Thème Le matérialisme dialectique et historique (MDH) – épistémologie et objectivité en sciences humaines et sociales – critique du positivisme et du cognitivisme.
Thèse Le MDH est l’outil pour saisir le mouvement réel, mais aussi le reflet d’une compréhension du sujet comme trans-individuel, pouvant aboutir au renversement du capitalisme par la prise de conscience d’une classe révolutionnaire.
Questions concrètes • Comment établir une objectivité en sciences humaines et sociales ? • Quels sont les obstacles à l’unification des sciences humaines et sociales ? • Quelles sont les limites du positivisme ? • Qu’est-ce que le matérialisme dialectique et historique ? • En quoi est-ce un enjeu de se le réapproprier ?
Résumé détaillé La période de parution de l’ouvrage est caractérisée par une crise globale provoquant un ressurgissement du marxisme, mais dénaturé. Avec ce livre qui s’inscrit dans la continuité de ses travaux, Loïc Chaigneau vient rétablir la méthode de compréhension objective du réel développée par Marx : le matérialisme dialectique et historique (MDH).

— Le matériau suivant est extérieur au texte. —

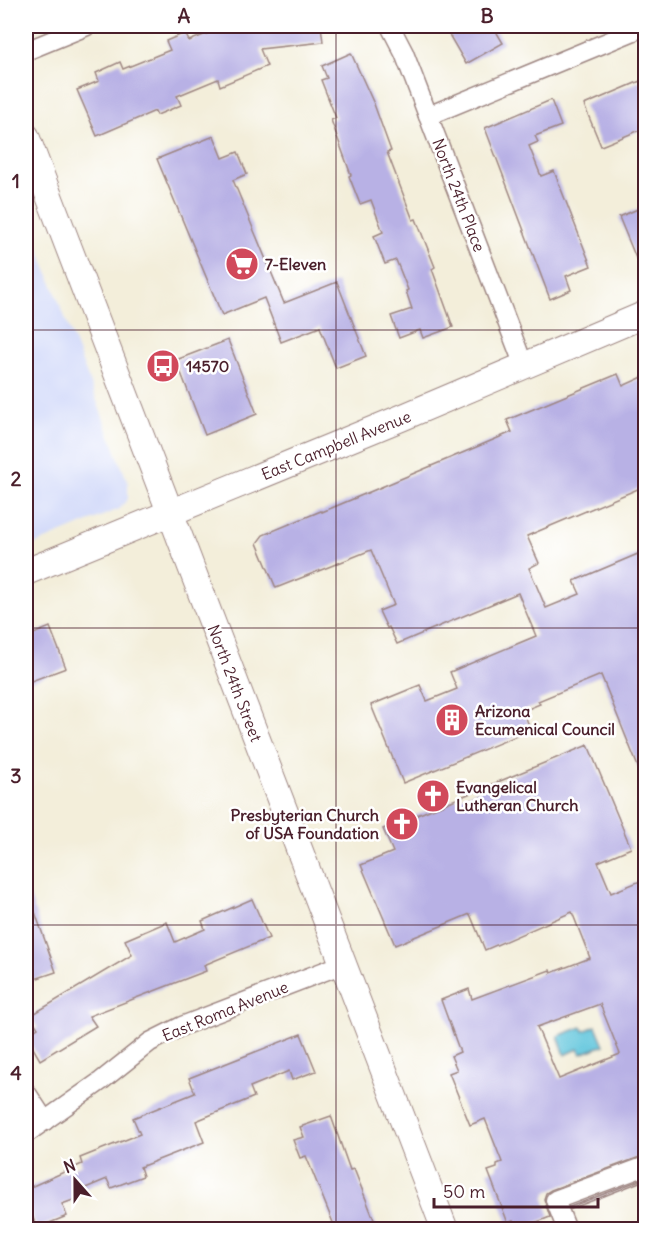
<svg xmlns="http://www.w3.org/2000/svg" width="671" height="1255" viewBox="0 0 671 1255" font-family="Delius,sans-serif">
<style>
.built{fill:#d1d9f9}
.water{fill:#5fc5dc;stroke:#547284;stroke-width:1.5}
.building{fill:#b8b1e5;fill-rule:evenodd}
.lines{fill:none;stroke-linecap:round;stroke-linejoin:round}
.street-casing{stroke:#9e8682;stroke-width:21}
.secondary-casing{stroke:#9e8682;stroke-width:28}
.street{stroke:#fff;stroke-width:18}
.secondary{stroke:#fff;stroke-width:26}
.grid{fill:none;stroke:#4a1f2b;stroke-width:1.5;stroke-opacity:0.55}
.labels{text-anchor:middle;stroke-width:5;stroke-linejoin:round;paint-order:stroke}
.street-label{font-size:16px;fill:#4a1f2b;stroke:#fff}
.poi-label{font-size:16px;font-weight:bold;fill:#4a1f2b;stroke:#fff;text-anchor:start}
.neatline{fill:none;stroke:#4a1f2b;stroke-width:2}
.grid-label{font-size:20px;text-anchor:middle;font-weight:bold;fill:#4a1f2b}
</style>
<rect width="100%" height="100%" fill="#fff"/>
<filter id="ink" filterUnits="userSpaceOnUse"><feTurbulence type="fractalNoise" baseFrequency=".0167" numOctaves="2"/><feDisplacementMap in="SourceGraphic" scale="12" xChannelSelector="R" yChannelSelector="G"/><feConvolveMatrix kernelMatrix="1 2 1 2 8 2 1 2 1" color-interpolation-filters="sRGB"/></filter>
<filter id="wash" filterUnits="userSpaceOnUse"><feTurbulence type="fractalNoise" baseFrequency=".008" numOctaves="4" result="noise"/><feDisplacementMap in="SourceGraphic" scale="24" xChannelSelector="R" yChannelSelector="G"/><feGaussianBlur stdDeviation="1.35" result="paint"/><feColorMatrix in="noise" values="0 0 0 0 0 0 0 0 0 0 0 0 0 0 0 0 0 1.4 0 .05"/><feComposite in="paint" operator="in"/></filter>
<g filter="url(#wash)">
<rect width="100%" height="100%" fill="#f3eeda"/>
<polygon class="built" points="26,215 128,483 128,499 119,509 26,548"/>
<polygon class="water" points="596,1026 604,1045 581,1054 578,1049 565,1055 558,1036 582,1027 584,1031"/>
<g id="blocks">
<g class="building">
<polygon points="226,26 321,26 323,42 260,49 267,66 220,86 218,79 177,96 181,105 157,115 155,111 97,136 77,90 99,81 96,73 120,62 123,69 170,50 166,41 185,33 189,41"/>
<polygon points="444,26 493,26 503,43 466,64"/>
<polygon points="351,53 374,104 391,151 387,152 413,220 416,219 435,267 432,269 453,327 423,338 420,330 399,338 391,316 412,309 406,291 408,290 396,260 385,264 374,236 383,232 371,200 360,204 349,176 351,175 331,120 336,118 321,80 327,78 322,66"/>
<polygon points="645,79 645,128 601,146 584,105"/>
<polygon points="551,100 561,126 535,136 538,142 529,146 541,176 554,171 591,266 566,276 571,290 550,299 485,128"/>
<polygon points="214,136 223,158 238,152 247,174 233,180 284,303 337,282 366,356 336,368 320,327 281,342 264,298 222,315 157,159"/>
<polygon points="645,206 645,280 619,217"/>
<polygon points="228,340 257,414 205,435 176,360"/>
<polygon points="618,374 623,386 645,376 645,486 527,536 539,563 529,568 546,608 580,594 574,581 645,551 645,784 601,675 538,701 540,704 523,711 531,730 403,783 371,705 420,685 427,701 457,689 450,672 536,636 518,593 397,644 389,627 387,628 379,611 394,605 371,550 276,588 257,543 263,535 321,511 322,512 512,432 507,420"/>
<polygon points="50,627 66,668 26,683 26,637"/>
<path d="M588,745L631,848L598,862L611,893L645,879V1155L551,1190L546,1193L544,1199L550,1217L517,1230L513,1221L508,1223L488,1171L497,1168V1164L502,1162L485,1119L470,1125L449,1073L457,1070L451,1056L460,1052L441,1000L469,989L472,999L550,970L551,973L590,958L572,912L485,950L470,914L395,945L361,865L393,852L383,829ZM600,1004L620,1054L559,1079L537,1027Z"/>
<polygon points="26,892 28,892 56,972 26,982"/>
<polygon points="252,899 269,938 204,965 206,971 89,1016 96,1026 40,1060 26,1036 38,1028 30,1016 132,955 125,940 167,922 175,942 205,929 202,921"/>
<polygon points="301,1034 316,1071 292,1080 289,1071 250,1087 254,1097 196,1121 204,1142 140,1167 143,1176 111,1188 107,1179 76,1192 79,1198 62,1204 67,1216 37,1228 26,1200 26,1189 82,1164 80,1158 140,1134 133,1118 195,1093 189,1078"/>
<polygon points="331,1116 350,1170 354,1169 378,1230 336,1230 306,1156 300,1158 293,1140 304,1137 300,1127"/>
<polygon points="645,1178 645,1180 571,1209 570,1207"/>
</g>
</g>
</g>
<g filter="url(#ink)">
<use href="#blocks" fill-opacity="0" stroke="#9e8682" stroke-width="1.5"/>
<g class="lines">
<defs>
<g id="street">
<polyline points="390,26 404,53 524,366"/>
<polyline points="26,51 87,26"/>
<polyline points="428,116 646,26"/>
<polyline points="26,1092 45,1121"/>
<polyline points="26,1134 101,1081 150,1042 182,1026 343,964"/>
<polyline points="567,1230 555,1200 646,1166"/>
</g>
<g id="secondary">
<polyline points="26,136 445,1230"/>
<polyline points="26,572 401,418 646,314"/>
</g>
</defs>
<use href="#street" class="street-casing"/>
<use href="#secondary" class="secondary-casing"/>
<use href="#street" class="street"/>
<use href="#secondary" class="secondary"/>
</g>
</g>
<path class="grid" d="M336,26V1230M26,330H646M26,628H646M26,925H646"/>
<defs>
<symbol id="supermarket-disc" viewBox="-11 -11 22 22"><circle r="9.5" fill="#d1495b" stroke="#fff"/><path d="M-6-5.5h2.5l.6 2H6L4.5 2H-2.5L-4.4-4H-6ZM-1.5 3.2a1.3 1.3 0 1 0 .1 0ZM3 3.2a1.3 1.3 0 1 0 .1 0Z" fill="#fff"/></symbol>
<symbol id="bus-disc" viewBox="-11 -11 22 22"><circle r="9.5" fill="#d1495b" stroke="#fff"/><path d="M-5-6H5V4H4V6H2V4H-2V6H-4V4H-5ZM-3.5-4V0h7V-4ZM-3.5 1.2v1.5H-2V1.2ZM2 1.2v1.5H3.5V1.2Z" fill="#fff"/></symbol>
<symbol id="building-disc" viewBox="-11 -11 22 22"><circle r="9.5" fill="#d1495b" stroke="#fff"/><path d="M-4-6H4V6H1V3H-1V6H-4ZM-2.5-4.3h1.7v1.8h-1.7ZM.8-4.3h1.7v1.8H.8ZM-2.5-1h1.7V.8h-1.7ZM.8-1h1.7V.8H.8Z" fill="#fff"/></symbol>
<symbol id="church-disc" viewBox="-11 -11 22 22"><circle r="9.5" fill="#d1495b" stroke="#fff"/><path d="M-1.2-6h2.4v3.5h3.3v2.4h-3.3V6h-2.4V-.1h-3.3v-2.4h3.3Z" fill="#fff"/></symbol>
</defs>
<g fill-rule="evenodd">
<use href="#supermarket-disc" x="223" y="245" width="38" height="38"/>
<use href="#bus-disc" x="144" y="347" width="38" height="38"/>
<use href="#building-disc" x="433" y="701" width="38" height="38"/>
<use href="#church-disc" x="414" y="777" width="38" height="38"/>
<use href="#church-disc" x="383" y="805" width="38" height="38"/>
</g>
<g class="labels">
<g class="street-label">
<text transform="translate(459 195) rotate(69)" y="6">North 24th Place</text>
<text transform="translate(336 445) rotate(-22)" y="6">East Campbell Avenue</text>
<text transform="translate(235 683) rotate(69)" y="6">North 24th Street</text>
<text transform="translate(225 1011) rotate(-22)" y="6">East Roma Avenue</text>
</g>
<g class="poi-label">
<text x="265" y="270">7-Eleven</text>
<text x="186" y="372">14570</text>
<text x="475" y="717">Arizona<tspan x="475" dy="18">Ecumenical Council</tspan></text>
<text x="456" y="793">Evangelical<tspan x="456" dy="18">Lutheran Church</tspan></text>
<text x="379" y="821" text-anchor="end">Presbyterian Church<tspan x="379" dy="18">of USA Foundation</tspan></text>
</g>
</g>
<rect width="671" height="1255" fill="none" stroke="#fff" stroke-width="66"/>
<g transform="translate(75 1180) rotate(339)" stroke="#ffffff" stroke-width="4.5" paint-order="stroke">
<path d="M0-4.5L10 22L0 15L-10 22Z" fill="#4a1f2b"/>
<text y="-9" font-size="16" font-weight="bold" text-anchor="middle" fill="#4a1f2b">N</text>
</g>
<path d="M434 1198v9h164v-9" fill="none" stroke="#4a1f2b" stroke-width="3"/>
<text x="443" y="1198" font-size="18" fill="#4a1f2b" stroke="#ffffff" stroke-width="4.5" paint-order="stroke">50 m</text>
<rect x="33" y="33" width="605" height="1189" class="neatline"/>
<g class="grid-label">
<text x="184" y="23">A</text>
<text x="487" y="23">B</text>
<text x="16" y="188">1</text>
<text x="16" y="486">2</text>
<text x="16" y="783">3</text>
<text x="16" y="1080">4</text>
</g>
</svg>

Aussi face au subjectivisme irrationaliste et à l’objectivisme scientiste, l’auteur se propose d’esquisser une théorie de l’objectivité en sciences humaines. Le fondement de cette objectivité est le suivant : c’est un processus intersubjectif, un passage d’un sujet individuel - je - à un sujet collectif - nous - qui n’est pas une somme de « je(s) » mais une totalité.
Le problème de la connaissance du monde est immédiatement posé. L’épistémologie héritée de Kant sépare le sujet de la connaissance et le monde (l’objet de la connaissance). Le sujet par son activité peut saisir seulement l’apparence du monde, mais le monde en lui-même reste inconnaissable.
L’avancée que produit Kant est un progrès réel. Cependant ses limites ont permis la récupération de ces idées à des fins réactionnaires. Hegel, constatant cette récupération, a critiqué Kant en montrant que l’erreur fondamentale consiste à prendre le sujet comme point de départ et non comme résultat historique, produit par un sujet trans-individuel.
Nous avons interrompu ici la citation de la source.